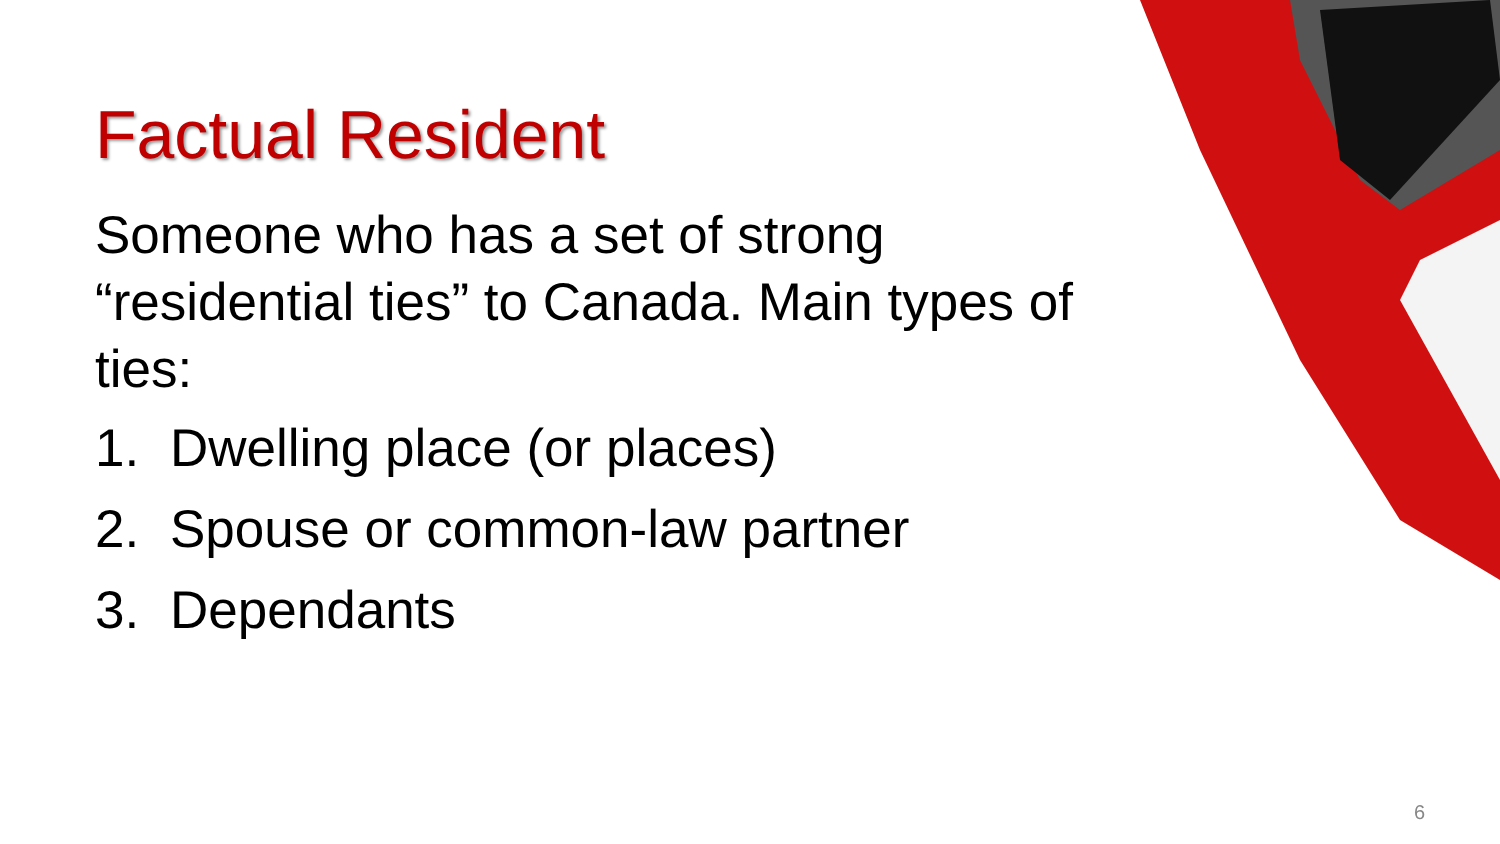Factual Resident
Someone who has a set of strong “residential ties” to Canada. Main types of ties:
1. Dwelling place (or places)
2. Spouse or common-law partner
3. Dependants
6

Your goal
Copy out the listing word for word and skip its pictures.

Expected answer
Factual Resident
Someone who has a set of strong “residential ties” to Canada. Main types of ties:
1. Dwelling place (or places)
2. Spouse or common-law partner
3. Dependants
6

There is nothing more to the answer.